Fale sobre a produção dos poetas contemporâneos. Você citaria alguém?

Inês Pedrosa - Portugal é um país que sempre produziu muita poesia. Porque é um
país pouco arriscado do ponto de vista do pensamento. Por termos medo de nos expor
como pensamento radical, nos refugiamos na poesia. Porque poesia permite uma
inovação ideológica, filosófica, sem ser “confrontacional”. A poesia tem qualquer
coisa de redondo. A poesia tornou-se muito intensa e forte, hoje não tem uma poesia à
altura da poesia portuguesa. Portugal continua a produzir muitos bons poetas. É
sempre difícil falar dos que estão vivos. Depois, a cada cinco anos é uma nova
geração que emerge. Há inclusive uma guerra de elite.
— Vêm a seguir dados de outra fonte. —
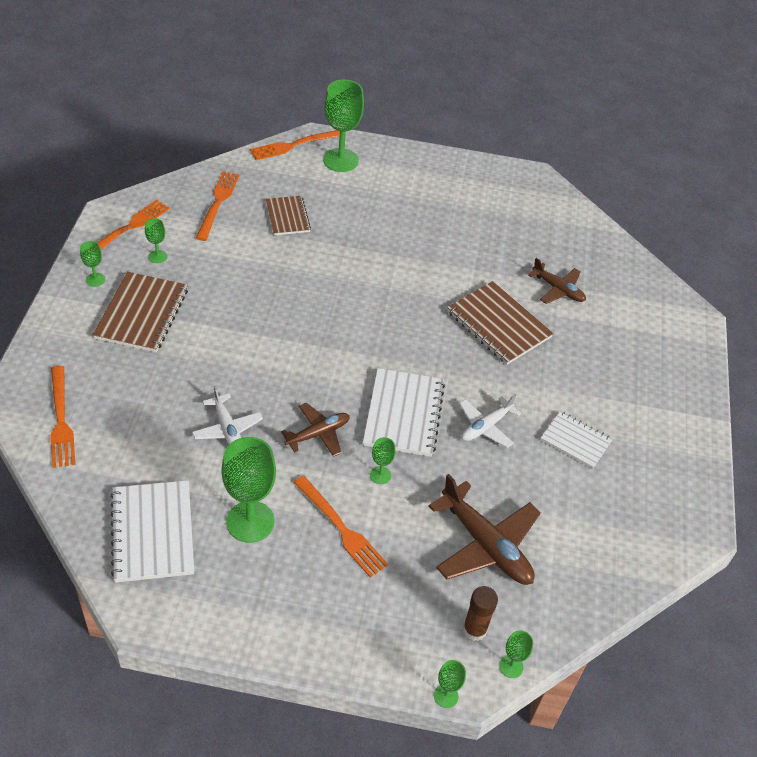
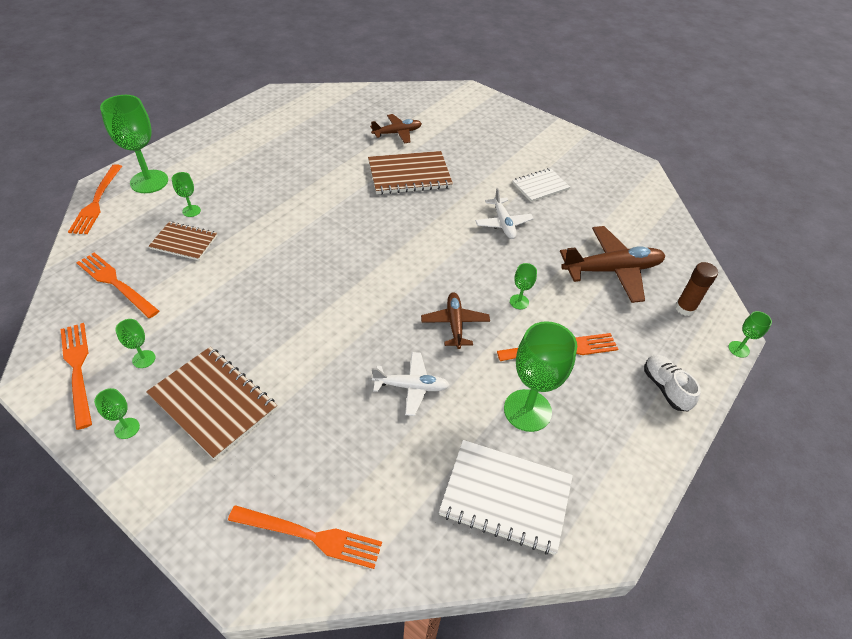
camera: 60 degrees left, 0 degrees up
white notebook [363,368,445,457] -> none
green goblet [499,630,533,678] -> green goblet moved to [172,172,201,217]
none -> white shoe [644,355,701,411]

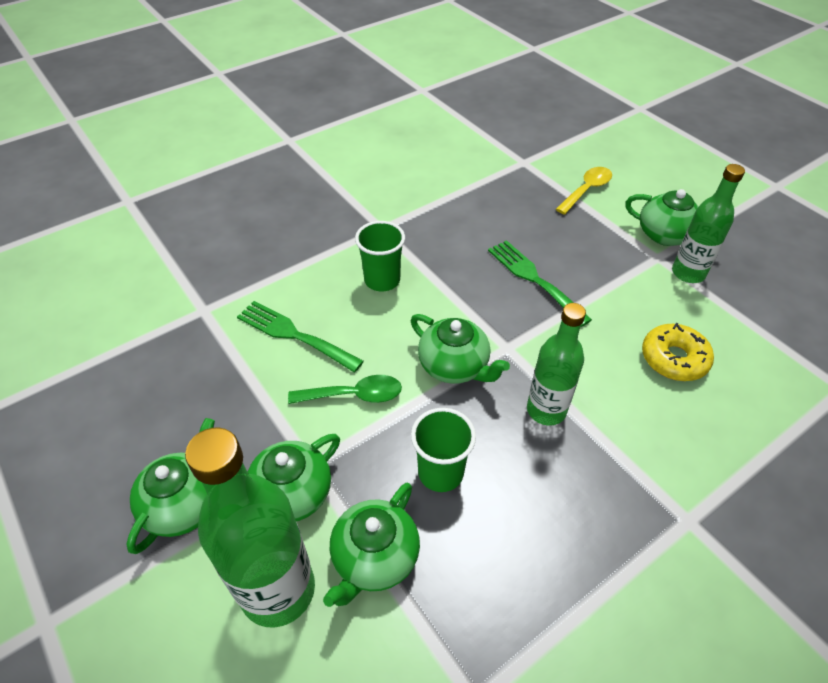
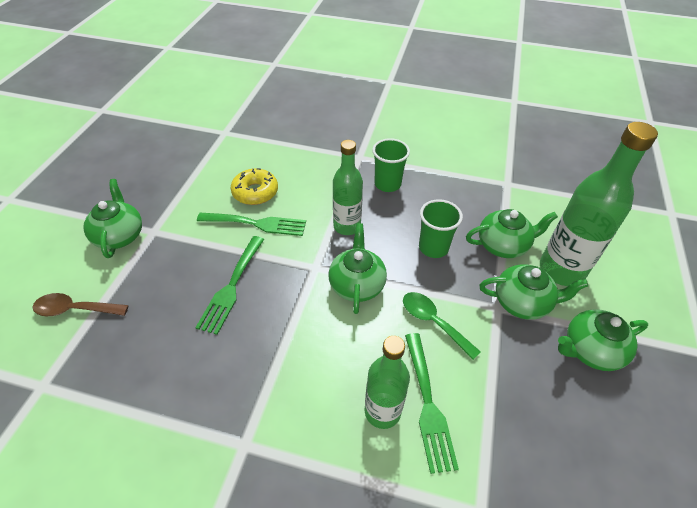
camera: 130 degrees left, 0 degrees up
green cup [355,221,405,292] -> green cup moved to [372,138,410,192]
yellow spoon [556,167,612,215] -> brown spoon [32,293,129,316]
green bottle [672,164,745,283] -> green bottle moved to [365,336,410,429]
none -> green fork [197,213,306,236]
Há a poesia do real, a poesia
do cotidiano, a poesia experimental... Penso que no Brasil também há, uns fazem
umas antologias que outros detestam e criticam... A verdade é que em Portugal a
poesia se vende, a tiragem de poesia de Portugal é igual a da França. Temos casos de
poetas muito populares como Manuel Alegre, que tem um linguagem muito coloquial
e chega a muita gente. Ele tem uma tiragem de poesia de 10, 20 mil exemplares, esse
nível. O que é extraordinário. Temos muitos bons poetas com tiragens de 3 mil
exemplares que esgotam. Dos vivos contemporâneos, os nomes que primeiro me
ocorrem: Nuno Júdice, Maria do Rosário Pedreira, Fernando Pinto do Amaral,
Francisco José Viegas, José Agostinho Baptista, Herberto Helder, Manuel de Freitas,
Luis Quintaes... E tem o Ruy Belo, um poeta que morreu muito jovem, que tem uma
poesia simbólica, narrativa, muito ligada ao cinema. Sophia de Mello Breyner, que
está publicada no Brasil, a poesia dela tem uma luminosidade que não se pode
ultrapassar.

Sophia de Mello Breyner seria nossa Cecília Meireles, com toda aquela relação
com o mar...

Inês Pedrosa - É muito parecida, essa relação é muito forte. O Brasil tem Carlos
Drummond de Andrade, João Cabral de Melo Neto. E Clarice, que é poesia em
prosa... A língua portuguesa dá poesia. Infelizmente, com a relação música e poesia,
em Portugal há uma série de grupos que só cantam em inglês. Dizem que é mais fácil
de fazer músicas para cantar. Respondo: como é que se inventou a música popular
brasileira? É a melhor música popular do mundo. Qualquer letra escrita no joelho do
Caetano Veloso é melhor do que as letras dos Beatles.